Test Your Foot IQ: 7 Weird and Wonderful Facts About Your Feet
Test Your Foot IQ. How much do you know about your feet? Take this true-or-false quiz and find out. (Answers below).
- A single foot has more than 25 bones. True or False?
- Fingernails and toenails grow at the same rate. True or False?
- A typical adult foot produces about half a pint of sweat a day. True or False?
- A 2 ½-inch heel increases the load on the front of your foot by 50%. True or False?
- Shoes have been around for more than 5,000 years. True or False?
- The average person will walk more than 100,000 miles in a lifetime. True or False?
- Shoe sizes are based on the metric system. True or False?
- True! A typical adult foot contains 26 bones or 28 if you include the sesamoid bones, and in fact, together your two feet account for a quarter of all the bones in your body. In addition to all those bones, a single foot has 33 joints, more than 100 tendons, ligaments and muscles, and more than 7,000 nerve endings.
- False! Toenails grow much more slowly than fingernails—only about a millimeter a month, though all nails grow faster in hot weather and during pregnancy. For what it’s worth, the Guinness Book of World Records says that the largest collection of toenail clippings, consisting of samples from 25,000 individuals, is in Canada, collected as part of a broad cancer study. Your toenails do indeed hold many clues to your overall wellbeing: your podiatrist can learn a lot about everything from your heart health to possible fungal infections just by looking at your toenails.

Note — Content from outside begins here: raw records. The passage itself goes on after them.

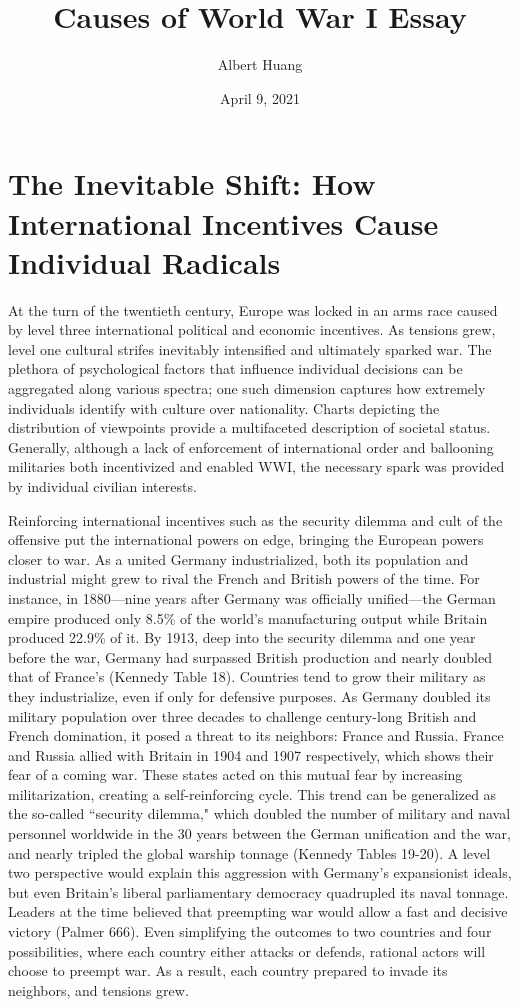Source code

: \documentclass[letterpaper]{article}
\author{Albert Huang}
\date{April 9, 2021}
\title{Causes of World War I Essay}
\renewcommand\maketitle{}
\begin{document}
\maketitle
\setlength\parindent{0.5in}

\section{The Inevitable Shift: How International Incentives Cause Individual Radicals}
\label{sec:org3e97ecb}

At the turn of the twentieth century, Europe was locked in an arms race caused by level three international political and economic incentives. As tensions grew, level one cultural strifes inevitably intensified and ultimately sparked war.
The plethora of psychological factors that influence individual decisions can be aggregated along various spectra; one such dimension captures how extremely individuals identify with culture over nationality. Charts depicting the distribution of viewpoints provide a multifaceted description of societal status.
Generally, although a lack of enforcement of international order and ballooning militaries both incentivized and enabled WWI, the necessary spark was provided by individual civilian interests.

Reinforcing international incentives such as the security dilemma and cult of the offensive put the international powers on edge, bringing the European powers closer to war.
As a united Germany industrialized, both its population and industrial might grew to rival the French and British powers of the time. For instance, in 1880—nine years after Germany was officially unified—the German empire produced only 8.5\% of the world's manufacturing output while Britain produced 22.9\% of it. By 1913, deep into the security dilemma and one year before the war, Germany had surpassed British production and nearly doubled that of France's (Kennedy Table 18).
Countries tend to grow their military as they industrialize, even if only for defensive purposes. As Germany doubled its military population over three decades to challenge century-long British and French domination, it posed a threat to its neighbors: France and Russia. France and Russia allied with Britain in 1904 and 1907 respectively, which shows their fear of a coming war. These states acted on this mutual fear by increasing militarization, creating a self-reinforcing cycle.
This trend can be generalized as the so-called ``security dilemma," which doubled the number of military and naval personnel worldwide in the 30 years between the German unification and the war, and nearly tripled the global warship tonnage (Kennedy Tables 19-20). A level two perspective would explain this aggression with Germany's expansionist ideals, but even Britain's liberal parliamentary democracy quadrupled its naval tonnage.
Leaders at the time believed that preempting war would allow a fast and decisive victory (Palmer 666). Even simplifying the outcomes to two countries and four possibilities, where each country either attacks or defends, rational actors will choose to preempt war. As a result, each country prepared to invade its neighbors, and tensions grew.
\end{document}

- True! And no wonder—each of your feet has about 250,000 sweat glands, more sweat glands per square inch than any other part of the body. Foot sweat gets a bad rap: it’s not the sweat itself that gives off that distinctive locker room funk, but sweaty socks and shoes which are ideal environments for odor-producing bacteria. It’s not all bad though: every year kids and teenagers from around the country enter their worst smelling
shoes in the annual Rotten Sneaker Contest for a grand prize of $2,500. - False! A 2½-inch high heel—considered a “mid-heel” in the fashion industry– can increase the load on your toes and the ball of your foot by a whopping 75%! Over time wearing high-heeled shoes can lead to, among other things, hammertoes, bunions, corns, calluses and can cause thinning of the cushioning fat pad at the bottom of your foot. No wonder 75% of Americans will experience some kind of foot problem at one time or another in their lives!
- True! It’s likely that our Ice Age ancestors wrapped animal skins around their feet to protect them, but the oldest known shoe that looks anything like a modern shoe is about 5,500 years old. Other shoe milestones: ancient Romans invent left and right shoes (before then it was one-shape-fits-all); in the 18th century Europe men’s and women’s shoes (finally!) begin to look different from each other; in the 1860s the rubber-soled sneaker is invented to prevent croquet players from getting grass stains on their good shoes. Want to know more? Toronto, Canada is home to the 13,000-piece Bata Shoe Museum, the only North American museum dedicated solely to footwear.
- True! The average person will walk around 115,000 miles in a lifetime, the equivalent of four trips around the earth.
- False! You have England’s King Edward II to thank for your shoe size—in the 1300s he established the barleycorn (equivalent to one-third of an inch) as the basic unit of measurement. The barleycorn lives on in the increments on the foot measuring tools used in shoe stores today.